I get so lonely sometimes I set my phone's alarm to go off every 5 minutes or so and imagine people are texting me.
I feel like I'm back in highscool trying to hide my erections at work
we thought you were sober enough for a movie but you took one look at emily blunt and screamed "aw this bitch?!" and passed out 30 seconds later
I have no idea what i drank..i remember dancing and ass grabbing..u falling. Headbutts. Trying not to puke. And deja vu.
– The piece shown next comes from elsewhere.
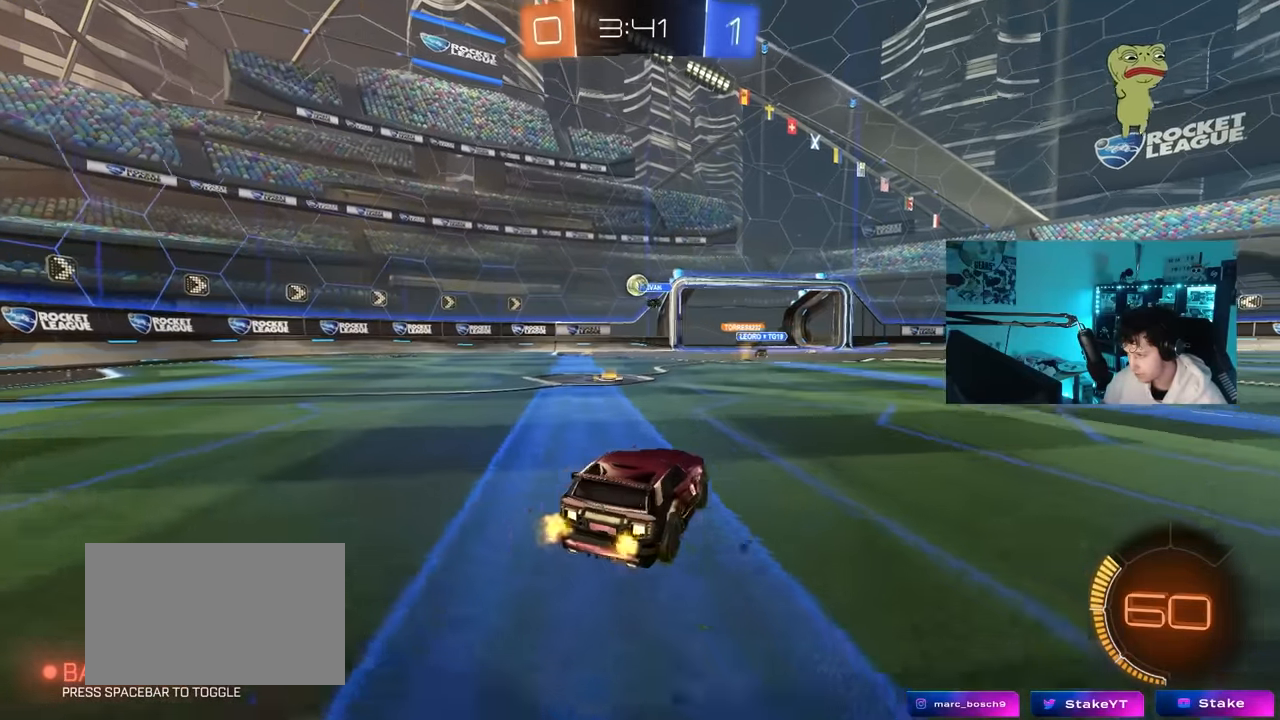
{"keys": ["w"], "mouse": [], "mouse_move": "still", "events": [[67, "mouse_left", "down"], [150, "a", "up"], [350, "a", "down"], [483, "a", "up"], [483, "mouse_left", "up"]]}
Was that picture taken before or after I supposedly punched him in the face?
he suggested we do it doggy style cuz it was his dead dogs birthday...i had to do it
I really am. The stoner chick wants to get a python.
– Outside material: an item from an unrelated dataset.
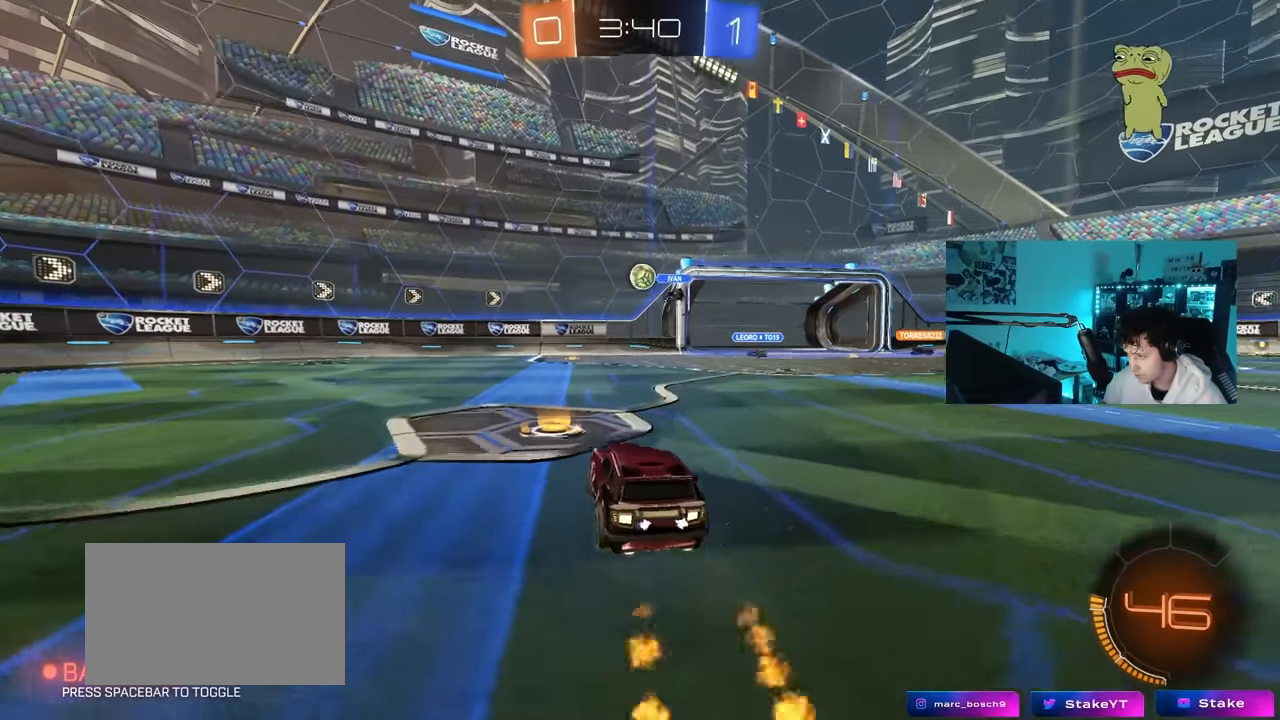
{"keys": ["d"], "mouse": [], "mouse_move": "still", "events": [[33, "a", "down"], [167, "shift", "down"], [217, "shift", "up"], [417, "a", "up"], [450, "d", "down"], [500, "w", "up"]]}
I keep telling myself that if Britney can make it through 2007, I can make it through this date.
Dude. The only thing that I use less than my dick is my tennis racket. We need to play.
I'm at a bar. It's body paint Wednesday. All of the waitresses are topless. Help me
At least you get to smell pizza at your job. I just smell despair all day long.
I was like kind of drunk but mostly just very enthusiastic about beyonce
You know that girl that climbed through my window and got in my bed with me and fucked me? It turns out she was real and has a real boyfriend who is real pissed
Bought a gym bag tonight. Used it to bring my Taco Bell in the house.